The rapid cooling in Anglo-Russian relations escalated this week, with an apparent assassination attempt on Boris Berezovsky merely adding yet another twist to a tale that looks increasingly like a plot lifted from a John Le Carré novel. The news came just days after the UK expelled four Russian diplomats from London, spurred by Moscow’s refusal to extradite the former KGB agent Andrei Lugovoy, who is wanted in connection with the poisoning of Alexander Litvinenko.  

The expulsions were “necessary but petty”, said Simon Jenkins in The Guardian. Russia is no more going to extradite Lugovoy – which, incidentally, Russian law does not allow – than Britain is going to extradite Berezovsky. Pundits compare the current breach in relations with the Cold War, but today’s dispute has nothing like the “cataclysmic potential”. It is more a return to old-fashioned diplomacy, to “threatening and bluffing, testing interest against influence”.  
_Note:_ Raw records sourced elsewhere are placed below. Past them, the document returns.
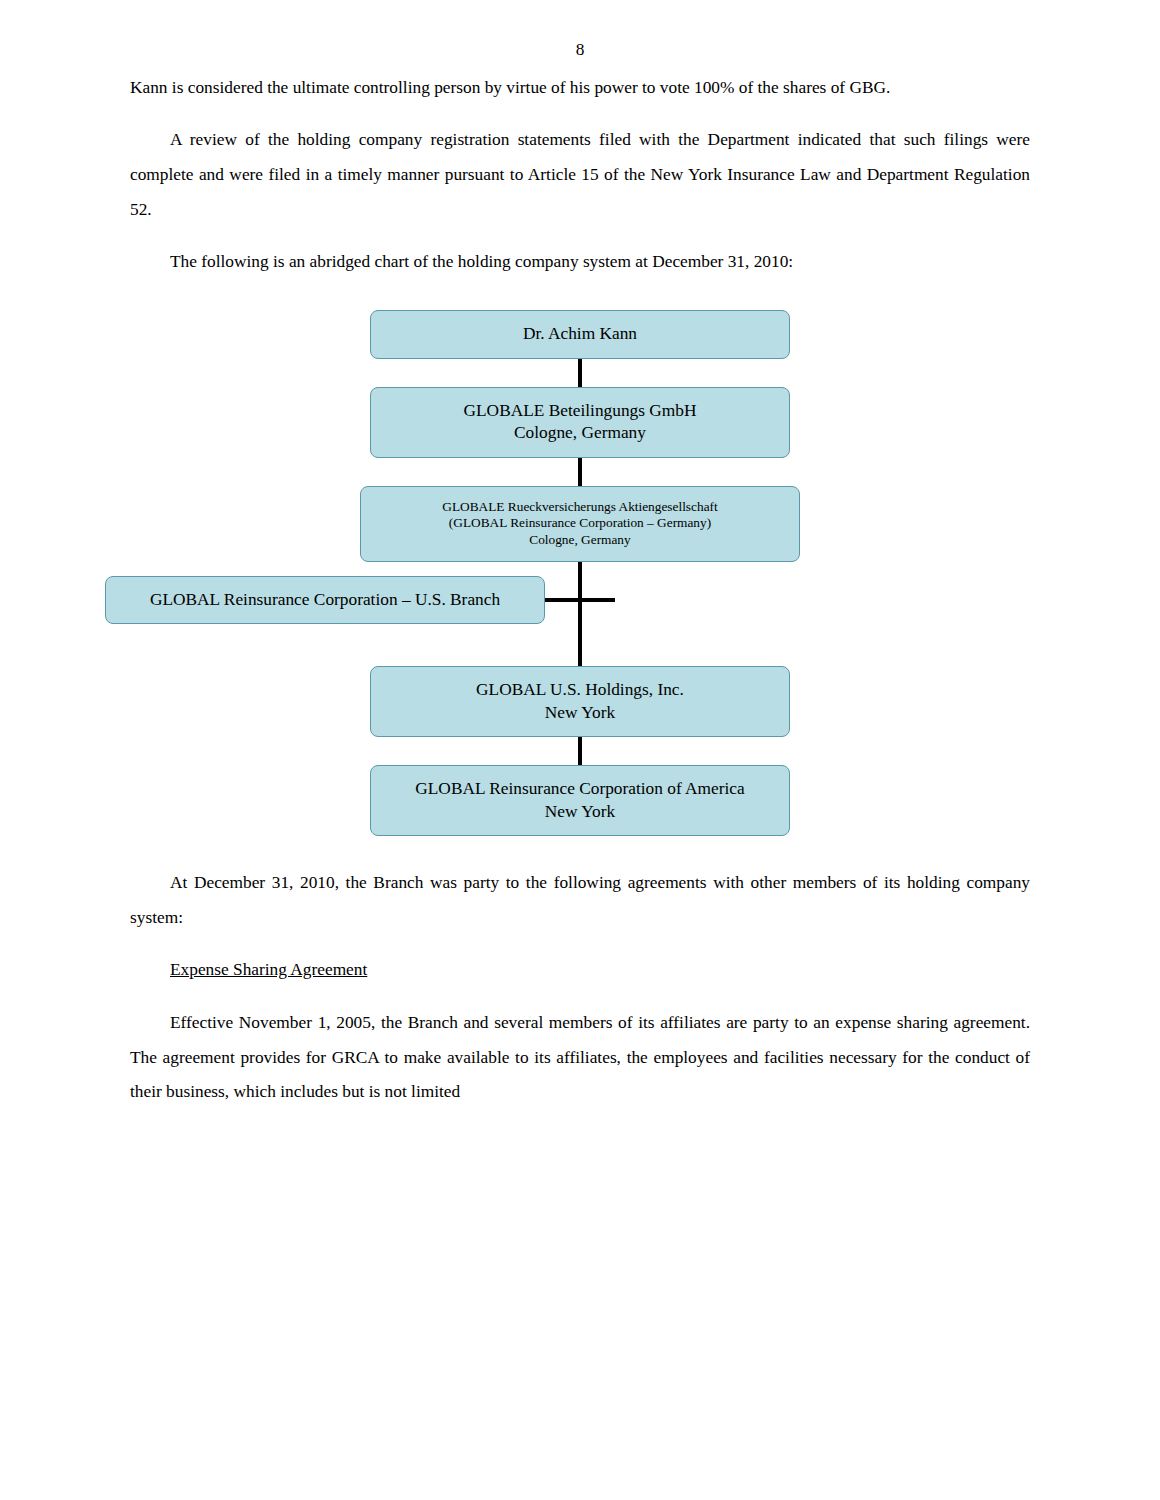8
Kann is considered the ultimate controlling person by virtue of his power to vote 100% of the shares of GBG.
A review of the holding company registration statements filed with the Department indicated that such filings were complete and were filed in a timely manner pursuant to Article 15 of the New York Insurance Law and Department Regulation 52.
The following is an abridged chart of the holding company system at December 31, 2010:
Dr. Achim Kann
GLOBALE Beteilingungs GmbH
Cologne, Germany
GLOBALE Rueckversicherungs Aktiengesellschaft
(GLOBAL Reinsurance Corporation – Germany)
Cologne, Germany
GLOBAL Reinsurance Corporation – U.S. Branch
GLOBAL U.S. Holdings, Inc.
New York
GLOBAL Reinsurance Corporation of America
New York
At December 31, 2010, the Branch was party to the following agreements with other members of its holding company system:
Expense Sharing Agreement
Effective November 1, 2005, the Branch and several members of its affiliates are party to an expense sharing agreement. The agreement provides for GRCA to make available to its affiliates, the employees and facilities necessary for the conduct of their business, which includes but is not limited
Russia in the final year of Putin’s regime is clearly going to be troublesome and bullying, but surface hostility is likely to be superseded by “an agenda of shared interests, the importance of which towers over these spats”. These include the containment of a nuclear Iran, the sensible routing of new oil and gas pipelines out of central Asia towards Europe and Africa, and dealing with the Islamist militancy now spreading north from the Middle East to Pakistan, potentially heading deep into Russia with its ten million resident Muslims. 
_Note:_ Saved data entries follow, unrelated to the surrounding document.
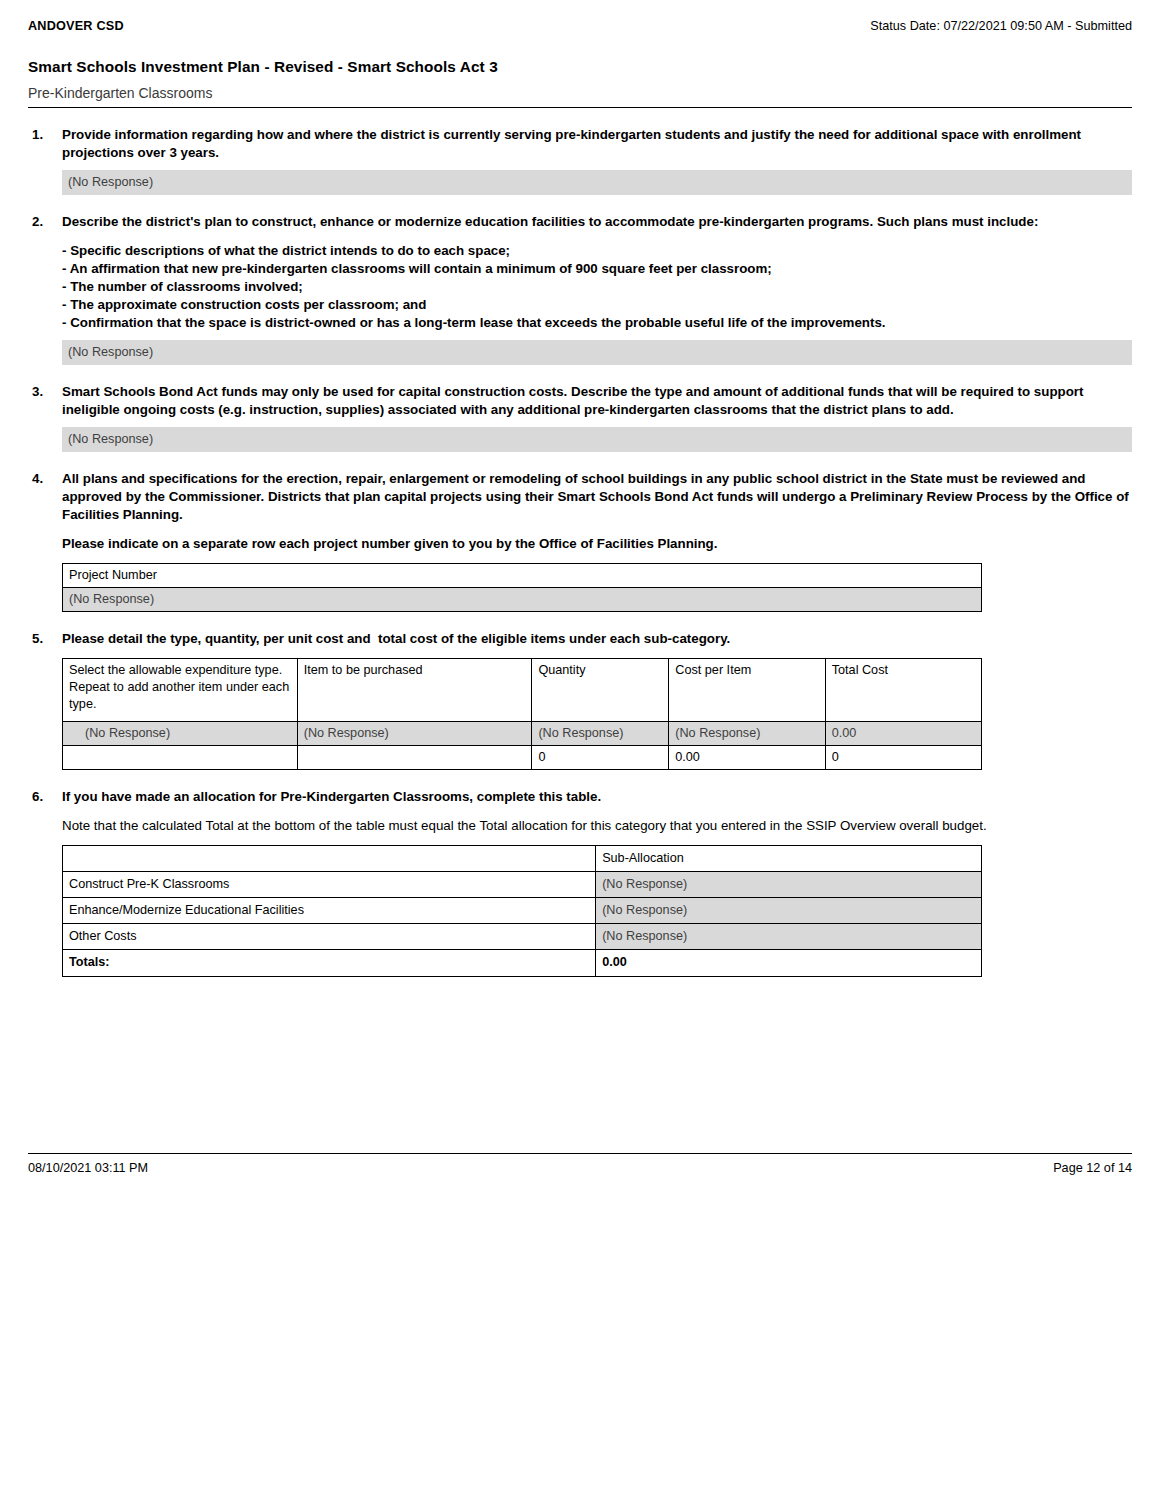ANDOVER CSD
Status Date: 07/22/2021 09:50 AM - Submitted
Smart Schools Investment Plan - Revised - Smart Schools Act 3
Pre-Kindergarten Classrooms
Provide information regarding how and where the district is currently serving pre-kindergarten students and justify the need for additional space with enrollment projections over 3 years.
(No Response)
Describe the district's plan to construct, enhance or modernize education facilities to accommodate pre-kindergarten programs. Such plans must include:
Specific descriptions of what the district intends to do to each space;
An affirmation that new pre-kindergarten classrooms will contain a minimum of 900 square feet per classroom;
The number of classrooms involved;
The approximate construction costs per classroom; and
Confirmation that the space is district-owned or has a long-term lease that exceeds the probable useful life of the improvements.
(No Response)
Smart Schools Bond Act funds may only be used for capital construction costs. Describe the type and amount of additional funds that will be required to support ineligible ongoing costs (e.g. instruction, supplies) associated with any additional pre-kindergarten classrooms that the district plans to add.
(No Response)
All plans and specifications for the erection, repair, enlargement or remodeling of school buildings in any public school district in the State must be reviewed and approved by the Commissioner. Districts that plan capital projects using their Smart Schools Bond Act funds will undergo a Preliminary Review Process by the Office of Facilities Planning.
Please indicate on a separate row each project number given to you by the Office of Facilities Planning.
| Project Number |
| --- |
| (No Response) |
Please detail the type, quantity, per unit cost and total cost of the eligible items under each sub-category.
| Select the allowable expenditure type. Repeat to add another item under each type. | Item to be purchased | Quantity | Cost per Item | Total Cost |
| --- | --- | --- | --- | --- |
| (No Response) | (No Response) | (No Response) | (No Response) | 0.00 |
| | | 0 | 0.00 | 0 |
If you have made an allocation for Pre-Kindergarten Classrooms, complete this table.
Note that the calculated Total at the bottom of the table must equal the Total allocation for this category that you entered in the SSIP Overview overall budget.
| | Sub-Allocation |
| --- | --- |
| Construct Pre-K Classrooms | (No Response) |
| Enhance/Modernize Educational Facilities | (No Response) |
| Other Costs | (No Response) |
| Totals: | 0.00 |
08/10/2021 03:11 PM
Page 12 of 14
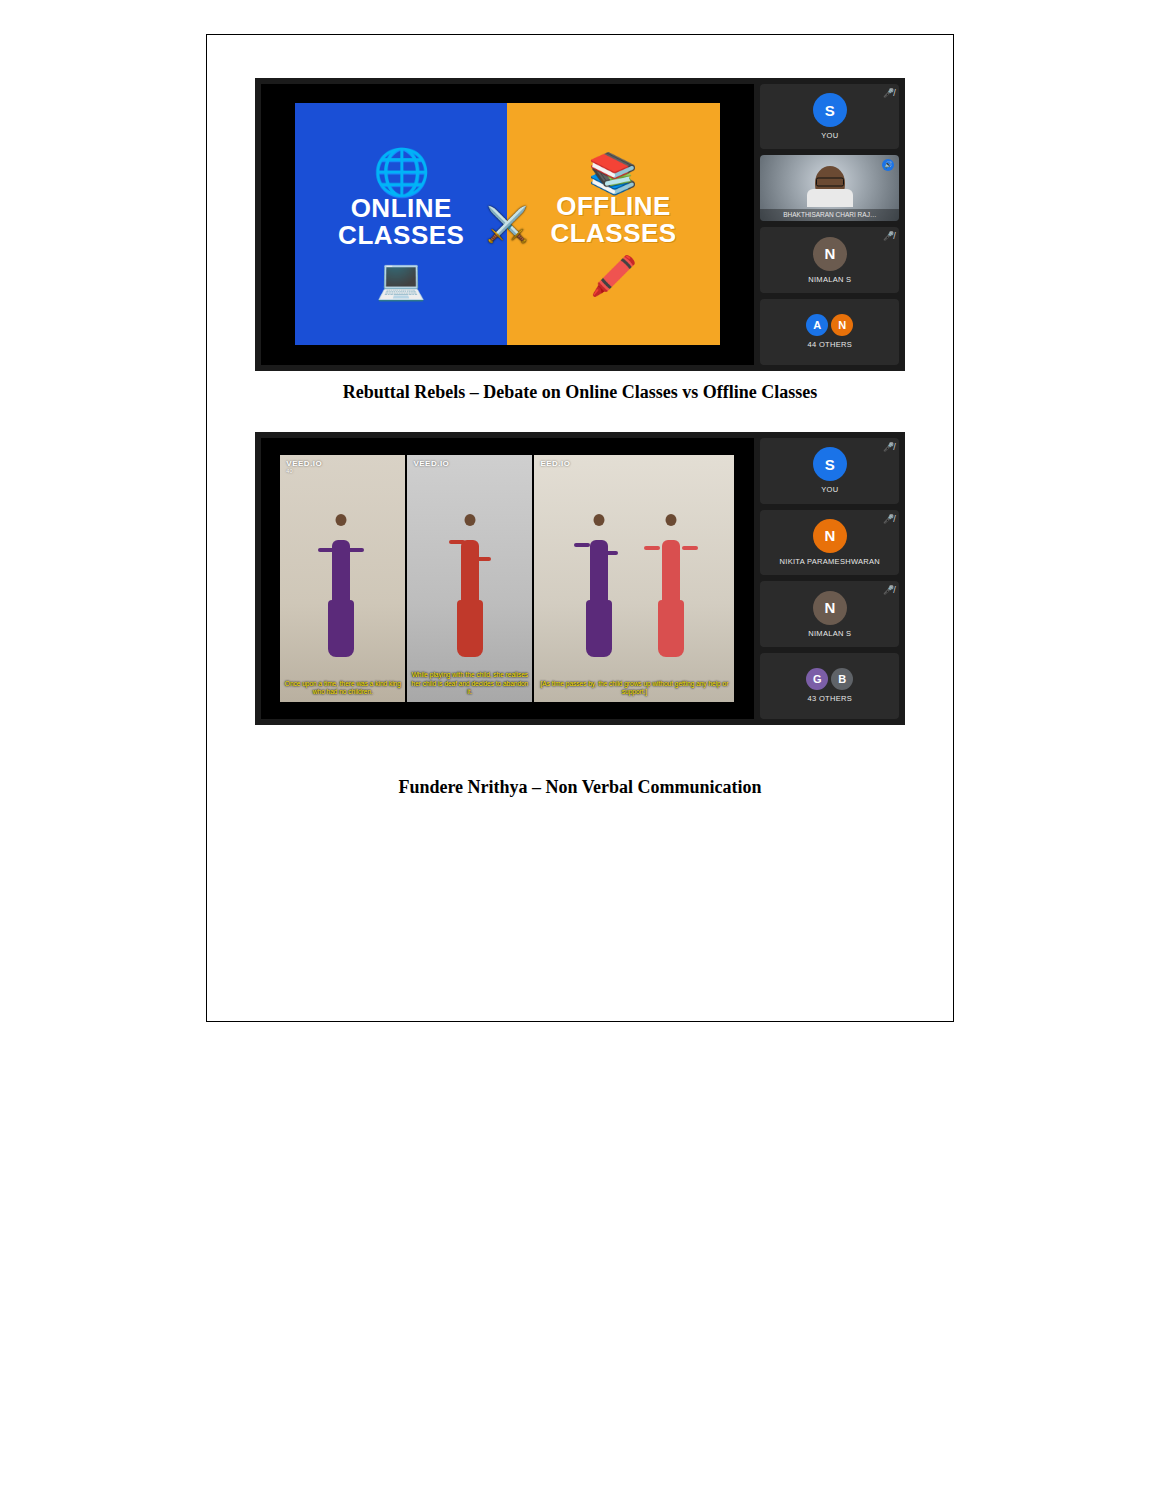🌐
Online
Classes
💻
📚
Offline
Classes
🖍️
⚔️
🎤̸
S
You
🔊
Bhakthisaran Chari Raj…
🎤̸
N
Nimalan S
A N
44 others
Rebuttal Rebels – Debate on Online Classes vs Offline Classes
VEED.IO40
Once upon a time, there was a kind king who had no children.
VEED.IO
While playing with the child, she realises her child is deaf and decides to abandon it.
EED.IO
[As time passes by, the child grows up without getting any help or support.]
🎤̸
S
You
🎤̸
N
Nikita Parameshwaran
🎤̸
N
Nimalan S
G B
43 others
Fundere Nrithya – Non Verbal Communication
Politically, the power may be fairly evenly split, said Edward Hadas on Breakingviews, but when it comes to economic power, “Russia has much more of it”. Russia has ample untapped reserves of oil and gas, and $400bn of foreign currency reserves, growing at a rate of $100bn a year, with which to buy imports or friends. Even if the UK doesn’t depend on Russian energy, its potential diplomatic allies in the EU do. But the UK does “punch above its economic weight” in one area of great interest to Russia – international finance. Russian firms like to list in London and Russians like to live there. Putin wouldn’t like the UK authorities to take a more intrusive line on Russian capital inflows. 
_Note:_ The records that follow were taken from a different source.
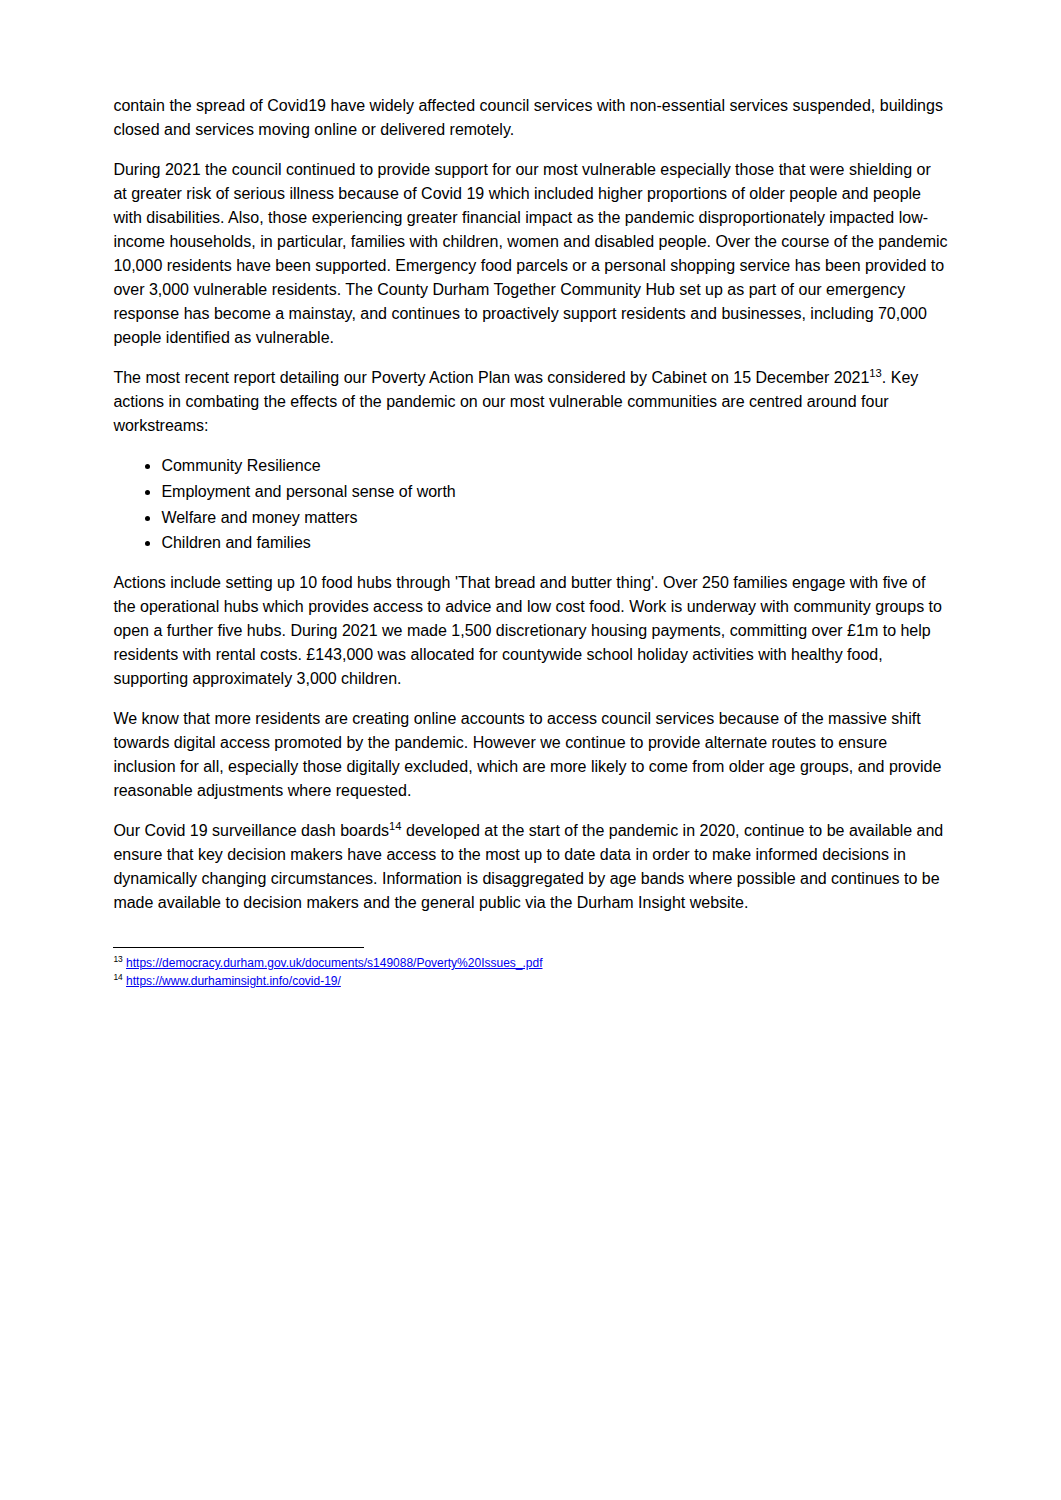contain the spread of Covid19 have widely affected council services with non-essential services suspended, buildings closed and services moving online or delivered remotely.
During 2021 the council continued to provide support for our most vulnerable especially those that were shielding or at greater risk of serious illness because of Covid 19 which included higher proportions of older people and people with disabilities. Also, those experiencing greater financial impact as the pandemic disproportionately impacted low-income households, in particular, families with children, women and disabled people. Over the course of the pandemic 10,000 residents have been supported. Emergency food parcels or a personal shopping service has been provided to over 3,000 vulnerable residents. The County Durham Together Community Hub set up as part of our emergency response has become a mainstay, and continues to proactively support residents and businesses, including 70,000 people identified as vulnerable.
The most recent report detailing our Poverty Action Plan was considered by Cabinet on 15 December 202113. Key actions in combating the effects of the pandemic on our most vulnerable communities are centred around four workstreams:
Community Resilience
Employment and personal sense of worth
Welfare and money matters
Children and families
Actions include setting up 10 food hubs through 'That bread and butter thing'. Over 250 families engage with five of the operational hubs which provides access to advice and low cost food. Work is underway with community groups to open a further five hubs. During 2021 we made 1,500 discretionary housing payments, committing over £1m to help residents with rental costs. £143,000 was allocated for countywide school holiday activities with healthy food, supporting approximately 3,000 children.
We know that more residents are creating online accounts to access council services because of the massive shift towards digital access promoted by the pandemic. However we continue to provide alternate routes to ensure inclusion for all, especially those digitally excluded, which are more likely to come from older age groups, and provide reasonable adjustments where requested.
Our Covid 19 surveillance dash boards14 developed at the start of the pandemic in 2020, continue to be available and ensure that key decision makers have access to the most up to date data in order to make informed decisions in dynamically changing circumstances. Information is disaggregated by age bands where possible and continues to be made available to decision makers and the general public via the Durham Insight website.
13 https://democracy.durham.gov.uk/documents/s149088/Poverty%20Issues_.pdf
14 https://www.durhaminsight.info/covid-19/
Actually, Putin would much rather keep more of it at home, said Jenkins. Putin regards London – with some justice – as a city awash in the “laundered loot of Yeltsin’s privatisations”, draining Russia of investment and talent and “giving refuge to people he sees as tax-dodgers and thieves”. So far, the Kremlin has said it will keep business matters separate from the Litvinenko affair, said Ambrose Evans-Pritchard in The Daily Telegraph, but if “tempers flare” the London Stock Exchange is “directly in the firing line”. There are now 42 Russian groups listed on the LSE and Aim, with a combined worth of £267bn. The floats have been a “boon” for City bankers, accountants and lawyers. This could change. The Kremlin “is already drafting a law aimed at turning Moscow into a financial hub”.  

This won’t happen overnight. For now, Moscow needs London if Russia wants, as it desperately does, to join the world economy, says Alan Philips in the Daily Mail: “money speaks louder than ideology in modern Russia”. All the same, it is bound to retaliate, said David Blair in The Daily Telegraph. And if Russia overreacts, there will probably be a second round of expulsions. “In the best tradition of the Cold War, this confrontation is likely to continue.”